Friday, February 5, 2010

The Story So Far

Reveille, the first day I got her, in SC's arena in Tennessee.


So, a quick introduction: I'm [rinsie]. I like to say I've been riding all my life, and to a certain extent, I have -- started lessons at 8 or 9 at a hunter/jumper barn in Texas, riding calm and well-trained school horses, moved on to working at a pony farm in California when I was 12, riding stubborn ponies and later a speedy little Arab/Hackney pony, then bouncing around from horse to horse and experience to experience. I worked at a couple's Appaloosa ranch for a while, and I have to say I wish I'd been older or wiser when I did it, because there were SO many opportunities to learn that I didn't take advantage of. I was young, trying to figure out what I needed and wanted and could do, and ended up not making good choices. Sigh.

From there to Georgia, where I worked at a snooty dressage barn for a bit -- it wasn't a very good situation for me, since the teacher believed that only tall, slender people could be good riders. I'm neither. *shrug* From there to Tennessee, where I met some great horse people and really got back into riding for good. I learned how fun Tennessee Walkers, Spotted Saddle Horses, and other gaited horses can be.

And then, in July 2006 ... I bought my first horse of my very own, Reveille. Her breeding is something of a mystery. I met her dam, a 15.1 hh bay Quarter Horse mare, that probably has papers somewhere out there. Allegedly, her sire was Izar, an Orlov-Rostopchin stallion imported by Alex Chterba, who somehow got loose and met Missy in the pasture for a little pasture accident. I can't get complete confirmation of this, but it's the best story I have so far. Her looks back it up -- she's QH size, with a big ol' block head and a QH butt, but her neck, back, hind legs, and general conformation are more warmblood-y than not. Overall, at 15 hands full-grown, she looks like a three-quarter scale warmblood. Moves like one, too.

▸ Request
Please continue the blog post about the writer's riding history and buying Reveille, picking up right after its final sentence.

▸ Stored rows
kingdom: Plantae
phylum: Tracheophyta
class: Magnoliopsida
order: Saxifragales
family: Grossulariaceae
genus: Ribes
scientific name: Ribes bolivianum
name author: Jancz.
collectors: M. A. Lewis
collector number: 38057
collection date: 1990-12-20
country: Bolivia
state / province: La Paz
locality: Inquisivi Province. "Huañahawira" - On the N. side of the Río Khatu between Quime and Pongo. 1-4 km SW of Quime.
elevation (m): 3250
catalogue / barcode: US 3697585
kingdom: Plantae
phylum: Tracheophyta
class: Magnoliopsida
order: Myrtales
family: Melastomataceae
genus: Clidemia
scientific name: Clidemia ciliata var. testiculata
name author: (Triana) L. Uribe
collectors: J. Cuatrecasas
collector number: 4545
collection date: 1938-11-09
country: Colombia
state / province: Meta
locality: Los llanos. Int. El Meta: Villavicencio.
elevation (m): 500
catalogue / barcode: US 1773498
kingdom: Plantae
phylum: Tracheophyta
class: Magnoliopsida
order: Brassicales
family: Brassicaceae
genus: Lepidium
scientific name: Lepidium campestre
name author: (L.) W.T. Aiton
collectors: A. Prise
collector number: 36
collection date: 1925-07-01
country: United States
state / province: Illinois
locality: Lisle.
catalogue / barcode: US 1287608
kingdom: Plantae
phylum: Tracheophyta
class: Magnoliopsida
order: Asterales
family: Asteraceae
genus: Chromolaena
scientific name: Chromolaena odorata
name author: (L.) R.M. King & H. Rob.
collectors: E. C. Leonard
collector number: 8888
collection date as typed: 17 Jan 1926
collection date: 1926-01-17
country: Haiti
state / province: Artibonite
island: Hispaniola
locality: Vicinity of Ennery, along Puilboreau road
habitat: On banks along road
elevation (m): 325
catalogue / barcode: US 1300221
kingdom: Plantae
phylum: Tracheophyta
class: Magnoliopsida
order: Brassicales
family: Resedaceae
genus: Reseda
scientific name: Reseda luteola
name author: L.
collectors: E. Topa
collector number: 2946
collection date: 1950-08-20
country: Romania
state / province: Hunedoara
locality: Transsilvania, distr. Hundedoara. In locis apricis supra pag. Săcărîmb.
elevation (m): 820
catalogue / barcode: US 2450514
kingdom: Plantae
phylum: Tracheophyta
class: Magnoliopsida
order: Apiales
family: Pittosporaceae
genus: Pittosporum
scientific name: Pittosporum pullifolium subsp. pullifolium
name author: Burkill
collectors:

▸ Answer for this exercise
She was 2 when I bought her, and she'd only ever had one person on her back before -- and that just a kid, while Rev's owner ponied her. I was the second person ever to ride her. I decided to buy her based on her natural gaits -- big trot full of suspension, rhythmic canter, good walk -- and her conformation. She also has a very kind eye.

What I didn't know at the time was that she was extremely smart -- I mean, I knew she was clever; I figured it out the first time I got on her. But I didn't realize HOW smart she is, and how opinionated, or willful. I'm blessed and cursed with a smart horse -- cursed now, while she's young, and blessed later, when she's trained and we're doing higher-level stuff.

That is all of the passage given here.